Work request
Within the records that follow, restate exactly the lines from the line with "right front paw: (281, 320)" down to the line with "left shoulder: (525, 284)", including both. Omit the pictures.
──────── Data for processing
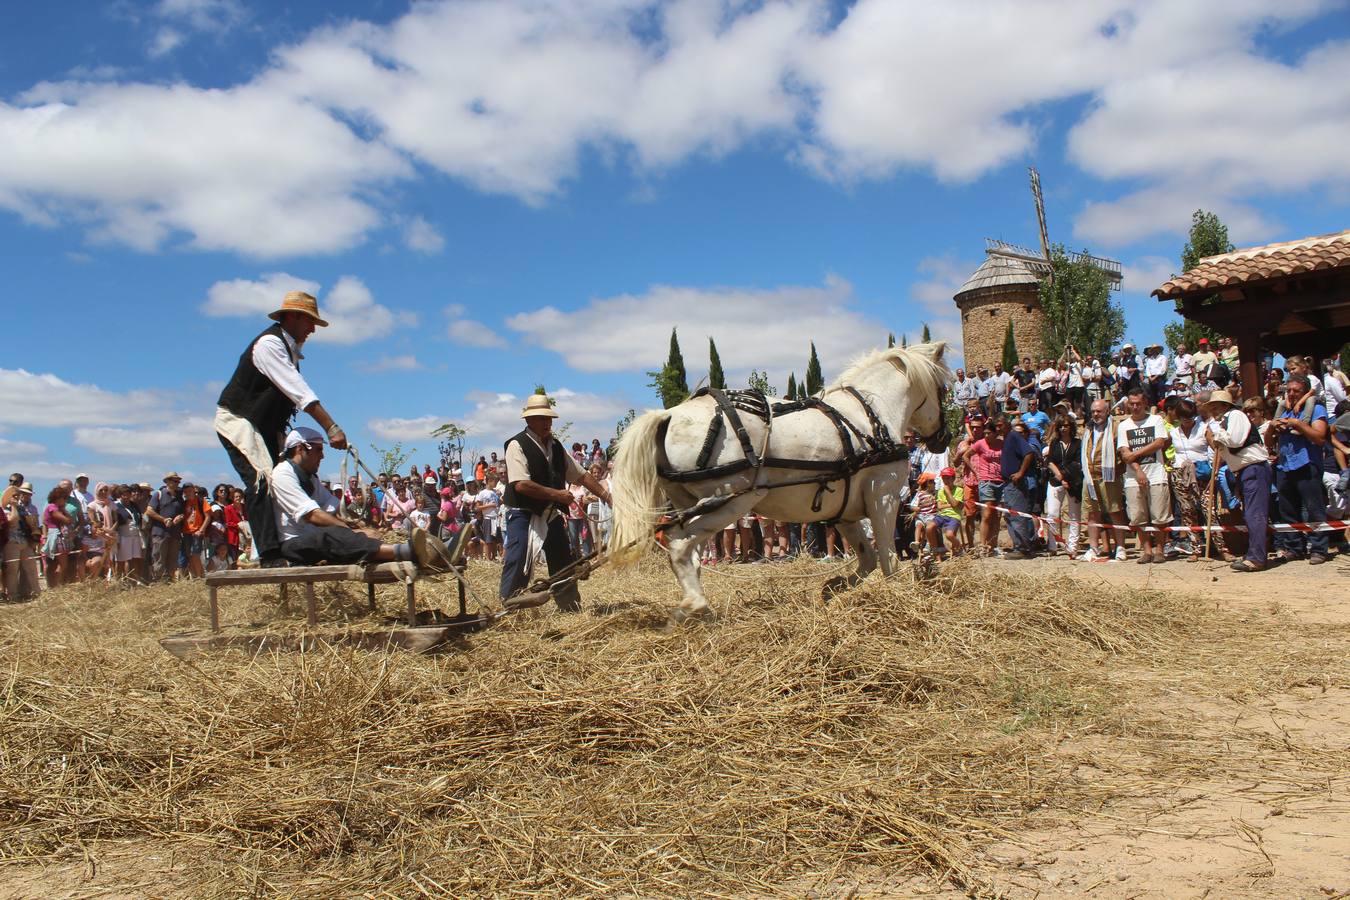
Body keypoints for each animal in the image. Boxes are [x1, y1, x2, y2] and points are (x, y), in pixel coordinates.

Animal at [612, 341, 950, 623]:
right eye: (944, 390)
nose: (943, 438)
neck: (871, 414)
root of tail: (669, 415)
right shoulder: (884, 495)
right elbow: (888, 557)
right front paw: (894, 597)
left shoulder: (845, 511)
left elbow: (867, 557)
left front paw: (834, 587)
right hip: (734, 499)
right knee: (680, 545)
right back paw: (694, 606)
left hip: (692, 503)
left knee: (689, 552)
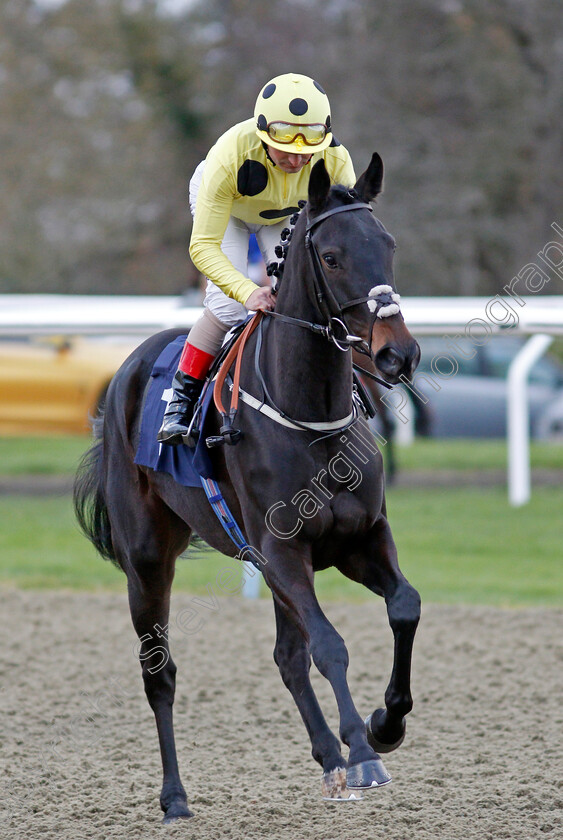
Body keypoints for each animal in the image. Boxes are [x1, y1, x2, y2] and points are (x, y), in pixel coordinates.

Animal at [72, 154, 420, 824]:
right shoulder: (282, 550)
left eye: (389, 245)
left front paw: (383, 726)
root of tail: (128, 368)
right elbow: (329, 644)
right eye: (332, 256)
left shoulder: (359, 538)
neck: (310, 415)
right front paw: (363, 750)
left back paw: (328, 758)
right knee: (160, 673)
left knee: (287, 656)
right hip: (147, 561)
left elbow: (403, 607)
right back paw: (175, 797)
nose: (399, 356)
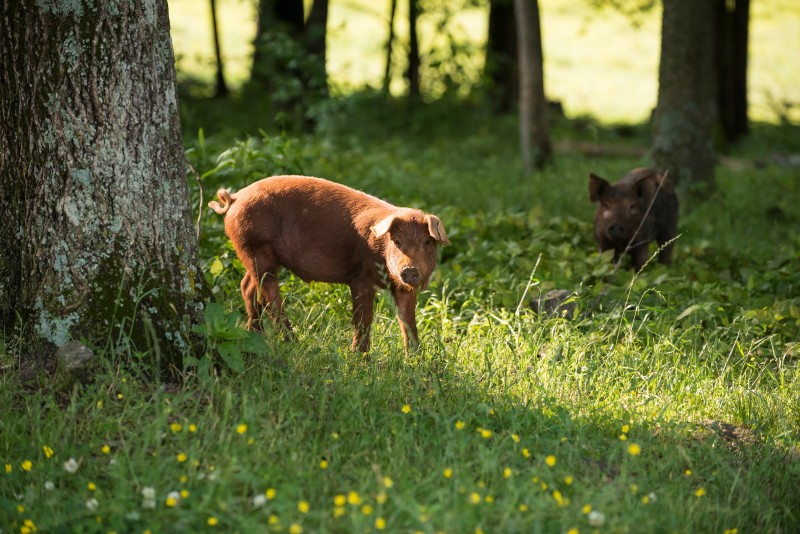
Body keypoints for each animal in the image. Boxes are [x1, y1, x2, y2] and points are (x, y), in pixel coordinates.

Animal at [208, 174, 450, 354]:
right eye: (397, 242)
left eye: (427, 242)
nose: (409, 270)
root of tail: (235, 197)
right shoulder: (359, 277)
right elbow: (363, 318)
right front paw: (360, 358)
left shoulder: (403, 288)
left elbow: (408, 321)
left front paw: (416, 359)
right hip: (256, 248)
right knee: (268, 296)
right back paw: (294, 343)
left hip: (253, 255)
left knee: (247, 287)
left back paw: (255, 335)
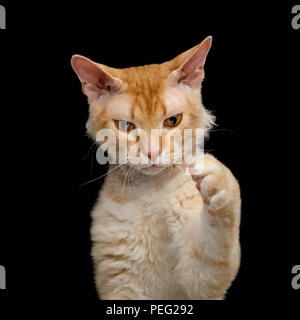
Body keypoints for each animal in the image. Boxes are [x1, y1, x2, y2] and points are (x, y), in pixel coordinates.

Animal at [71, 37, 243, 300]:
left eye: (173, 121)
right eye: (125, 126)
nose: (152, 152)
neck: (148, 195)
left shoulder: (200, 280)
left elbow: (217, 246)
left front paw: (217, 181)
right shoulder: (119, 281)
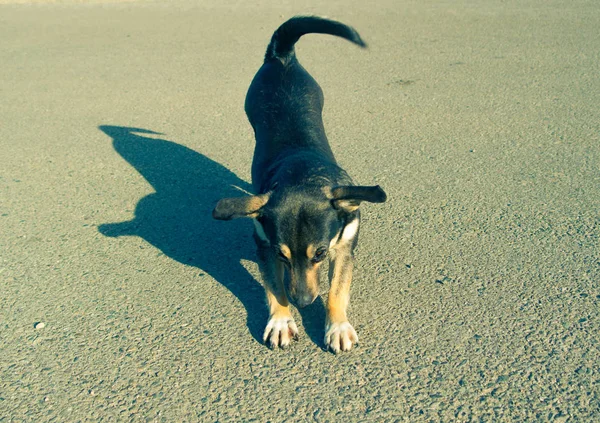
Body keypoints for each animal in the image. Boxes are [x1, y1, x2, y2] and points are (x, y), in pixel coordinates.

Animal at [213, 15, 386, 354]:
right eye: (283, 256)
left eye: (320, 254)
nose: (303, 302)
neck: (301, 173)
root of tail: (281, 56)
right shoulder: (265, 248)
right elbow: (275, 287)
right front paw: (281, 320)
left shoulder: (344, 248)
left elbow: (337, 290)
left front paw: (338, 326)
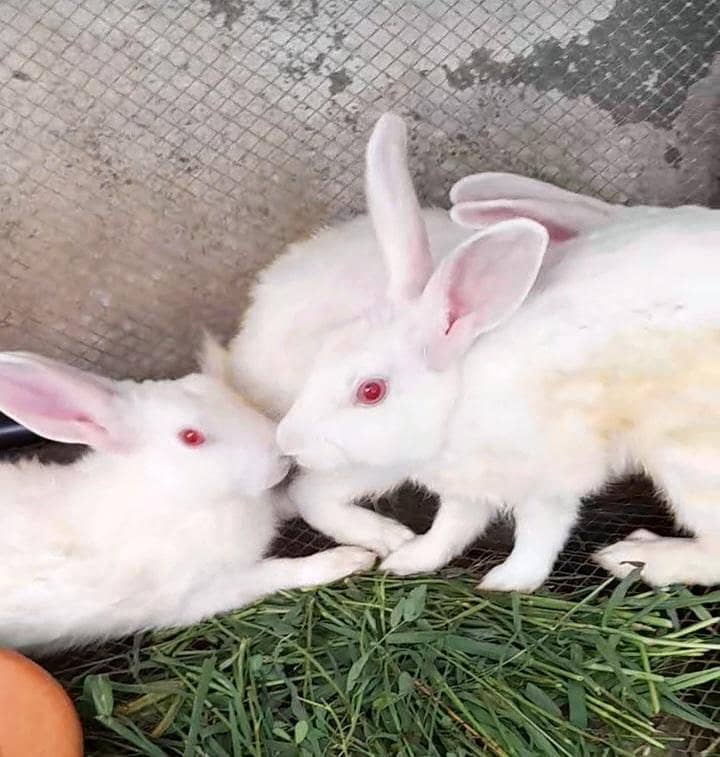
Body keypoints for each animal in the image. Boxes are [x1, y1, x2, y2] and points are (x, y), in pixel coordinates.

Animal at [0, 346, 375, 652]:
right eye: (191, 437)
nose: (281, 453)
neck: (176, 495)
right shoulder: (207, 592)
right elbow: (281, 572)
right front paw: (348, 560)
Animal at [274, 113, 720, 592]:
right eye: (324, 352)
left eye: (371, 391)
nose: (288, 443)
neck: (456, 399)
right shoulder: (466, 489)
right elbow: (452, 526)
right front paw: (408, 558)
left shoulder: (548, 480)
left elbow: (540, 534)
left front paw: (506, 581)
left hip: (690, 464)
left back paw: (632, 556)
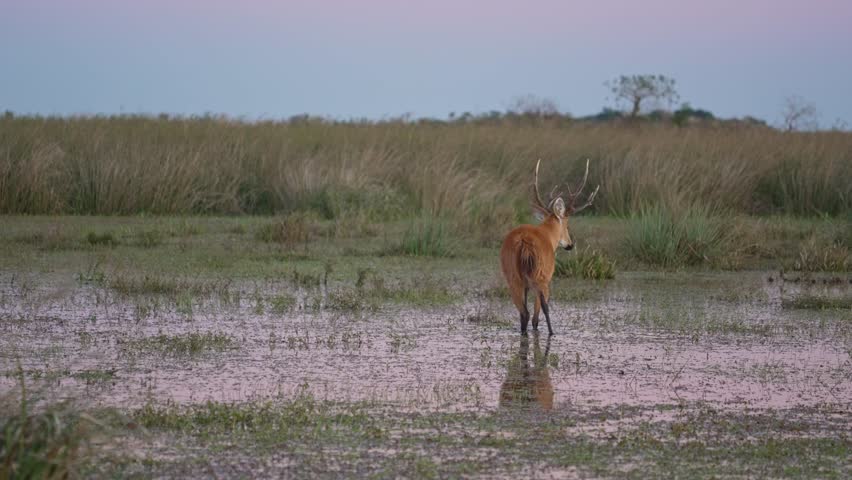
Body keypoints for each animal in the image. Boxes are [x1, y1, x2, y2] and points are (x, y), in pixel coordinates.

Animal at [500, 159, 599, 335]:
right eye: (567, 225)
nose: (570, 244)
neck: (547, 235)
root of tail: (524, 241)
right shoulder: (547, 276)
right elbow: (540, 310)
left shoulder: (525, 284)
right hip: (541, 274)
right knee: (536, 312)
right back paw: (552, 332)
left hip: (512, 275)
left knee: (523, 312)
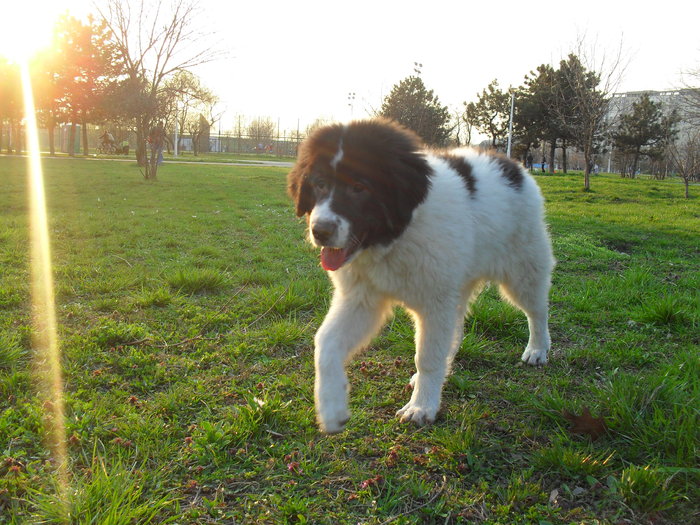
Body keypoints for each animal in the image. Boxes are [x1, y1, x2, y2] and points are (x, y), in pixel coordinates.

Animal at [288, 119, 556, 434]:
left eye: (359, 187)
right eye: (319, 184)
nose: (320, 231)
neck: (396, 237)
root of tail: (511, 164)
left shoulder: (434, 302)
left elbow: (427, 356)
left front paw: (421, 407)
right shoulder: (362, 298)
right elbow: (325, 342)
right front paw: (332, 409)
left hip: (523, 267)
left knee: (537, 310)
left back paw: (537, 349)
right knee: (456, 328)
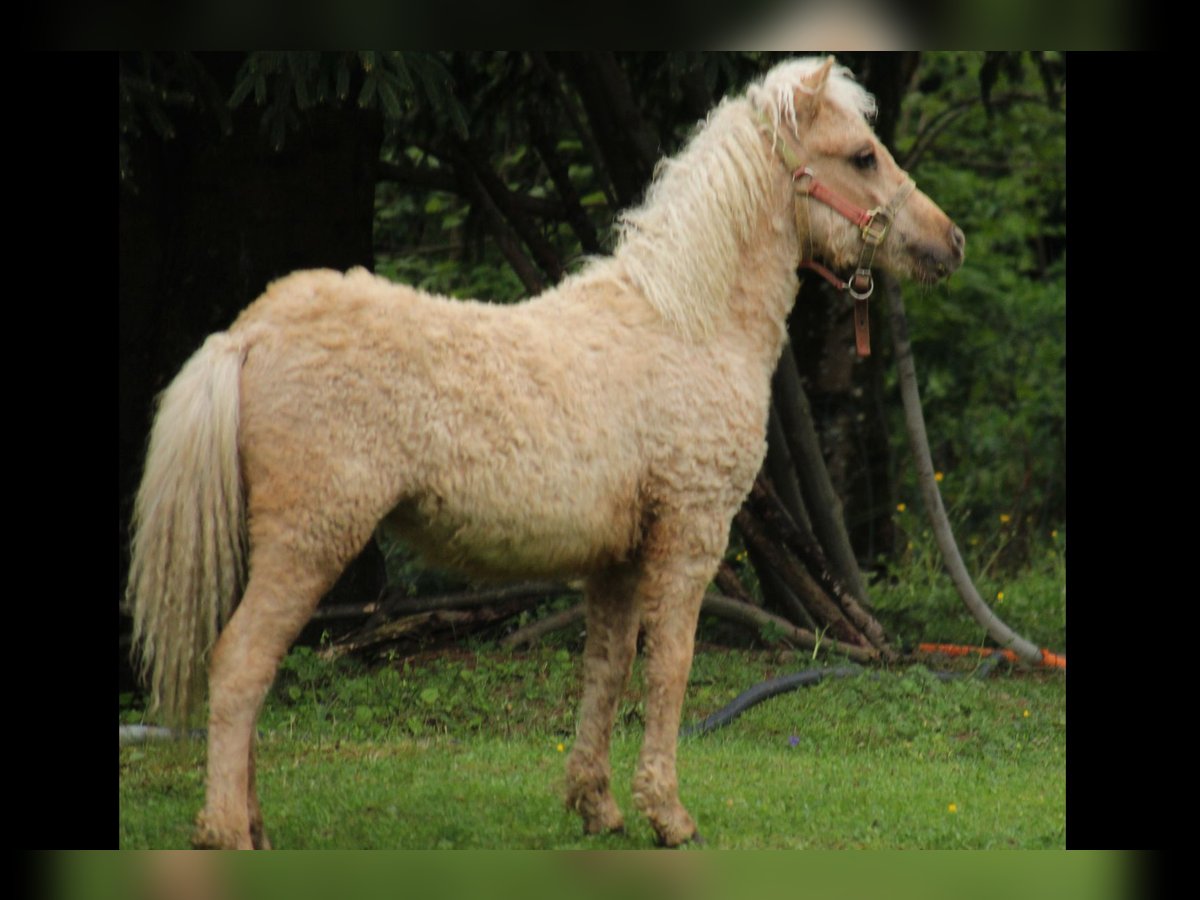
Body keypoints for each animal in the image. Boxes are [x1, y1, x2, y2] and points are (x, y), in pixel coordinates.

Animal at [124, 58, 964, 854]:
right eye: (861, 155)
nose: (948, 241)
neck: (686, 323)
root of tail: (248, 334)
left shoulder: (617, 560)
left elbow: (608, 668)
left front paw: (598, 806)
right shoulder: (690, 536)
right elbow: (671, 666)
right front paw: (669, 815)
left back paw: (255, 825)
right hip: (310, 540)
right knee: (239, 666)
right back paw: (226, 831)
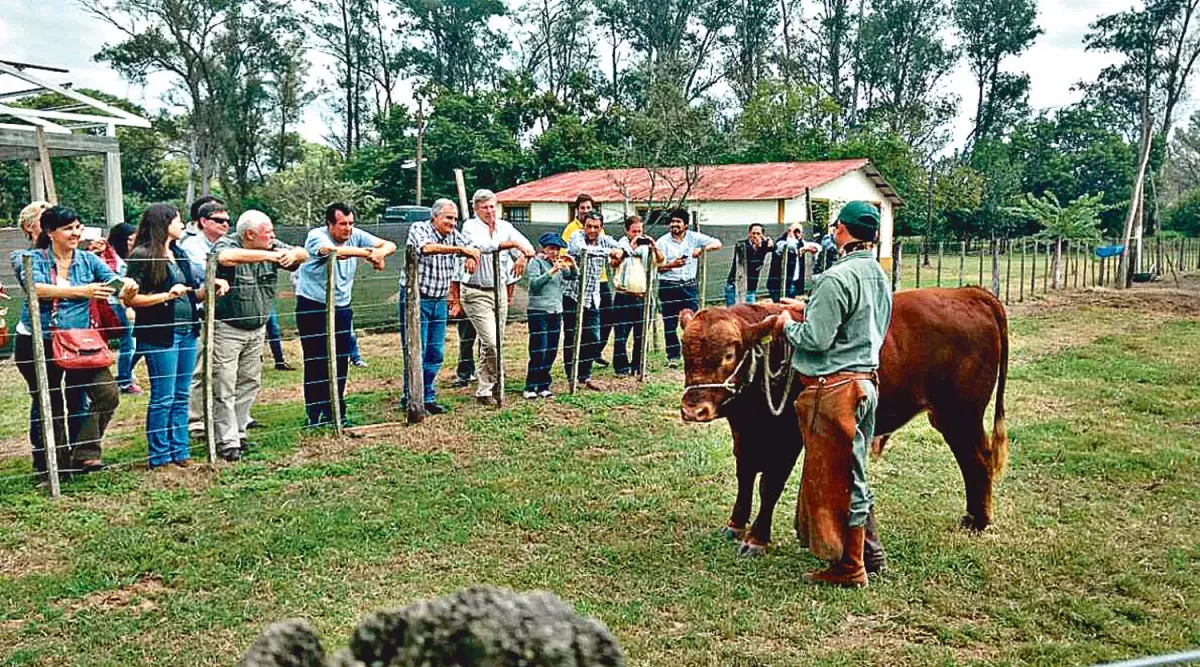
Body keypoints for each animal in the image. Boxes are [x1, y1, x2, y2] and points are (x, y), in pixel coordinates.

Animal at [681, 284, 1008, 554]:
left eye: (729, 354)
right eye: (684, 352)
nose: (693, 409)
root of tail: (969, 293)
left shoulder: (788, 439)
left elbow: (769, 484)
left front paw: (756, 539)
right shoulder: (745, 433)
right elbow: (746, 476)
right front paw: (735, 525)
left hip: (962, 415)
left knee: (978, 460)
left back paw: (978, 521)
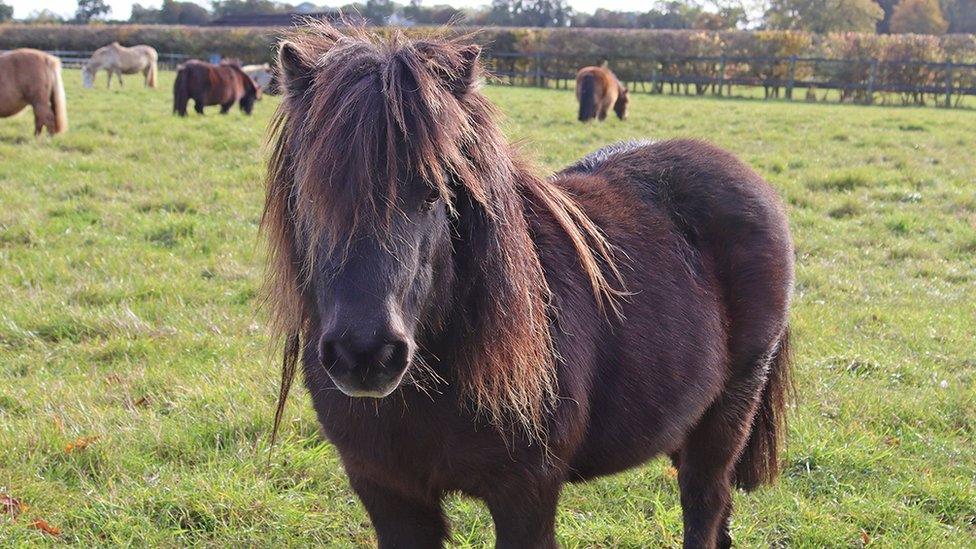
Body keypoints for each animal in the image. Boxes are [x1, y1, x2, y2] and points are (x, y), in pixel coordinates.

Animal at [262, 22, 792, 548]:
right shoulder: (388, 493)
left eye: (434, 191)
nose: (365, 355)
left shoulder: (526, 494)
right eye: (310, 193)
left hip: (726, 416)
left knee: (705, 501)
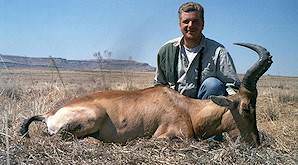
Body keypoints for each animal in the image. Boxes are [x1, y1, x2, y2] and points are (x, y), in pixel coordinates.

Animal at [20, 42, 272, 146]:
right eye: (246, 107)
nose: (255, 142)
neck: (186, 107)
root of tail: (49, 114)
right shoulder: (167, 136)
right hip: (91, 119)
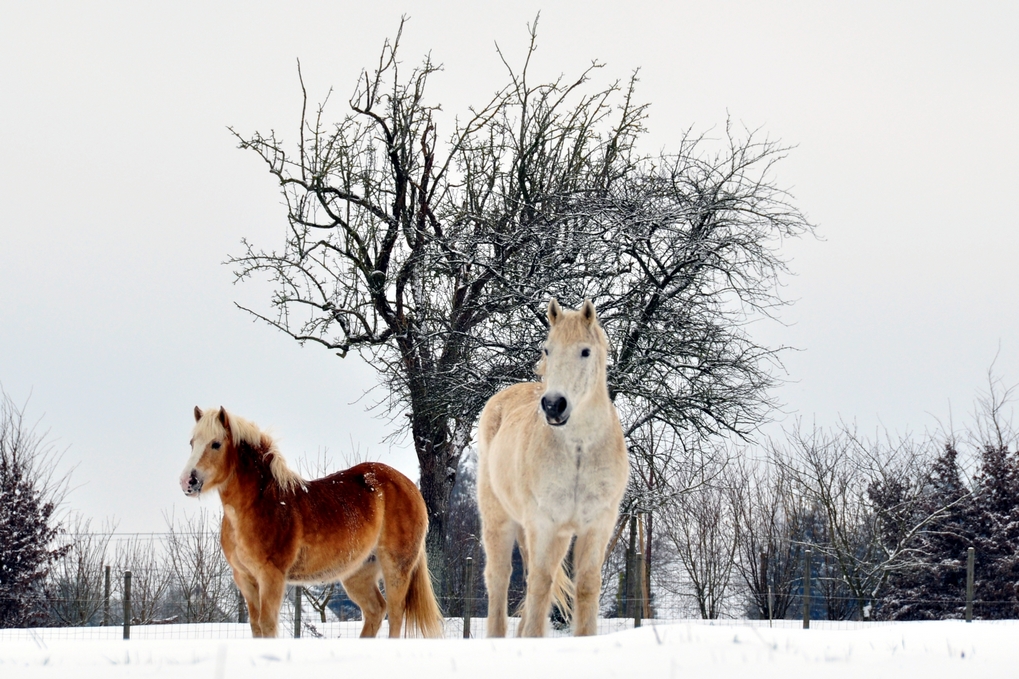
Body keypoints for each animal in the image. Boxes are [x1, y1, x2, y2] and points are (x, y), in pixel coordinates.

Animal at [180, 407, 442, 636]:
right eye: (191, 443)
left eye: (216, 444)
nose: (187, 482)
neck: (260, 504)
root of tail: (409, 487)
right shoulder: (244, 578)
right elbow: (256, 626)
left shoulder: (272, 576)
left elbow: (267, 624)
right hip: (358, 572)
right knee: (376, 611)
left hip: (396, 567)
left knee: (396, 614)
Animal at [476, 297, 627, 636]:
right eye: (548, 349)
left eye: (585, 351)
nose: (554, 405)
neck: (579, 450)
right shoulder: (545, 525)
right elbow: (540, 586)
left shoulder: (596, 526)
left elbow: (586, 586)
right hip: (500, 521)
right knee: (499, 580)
────────────────
Expected answer
right front paw: (281, 320)
left shoulder: (344, 248)
left elbow: (337, 290)
left front paw: (338, 326)
Body keypoints for each animal in the image. Boxes are [x1, y1, x2, y2] and points are (x, y), in pixel coordinates.

Animal at [0, 346, 375, 652]:
right eye: (191, 437)
nose: (281, 453)
neck: (176, 495)
right shoulder: (207, 592)
right elbow: (281, 572)
right front paw: (348, 560)
Animal at [274, 113, 720, 592]:
right eye: (324, 352)
left eye: (371, 391)
nose: (288, 443)
neck: (456, 399)
right shoulder: (466, 489)
right elbow: (452, 526)
right front paw: (408, 558)
left shoulder: (548, 480)
left elbow: (540, 534)
left front paw: (506, 581)
left hip: (690, 464)
left back paw: (632, 556)
Body keypoints for each animal in the image. Boxes are [x1, y1, x2, y2] and points are (x, y), in pixel coordinates.

Animal at [500, 159, 599, 335]:
right eye: (567, 225)
nose: (570, 244)
neck: (547, 235)
root of tail: (524, 241)
right shoulder: (547, 276)
right elbow: (540, 310)
left shoulder: (525, 284)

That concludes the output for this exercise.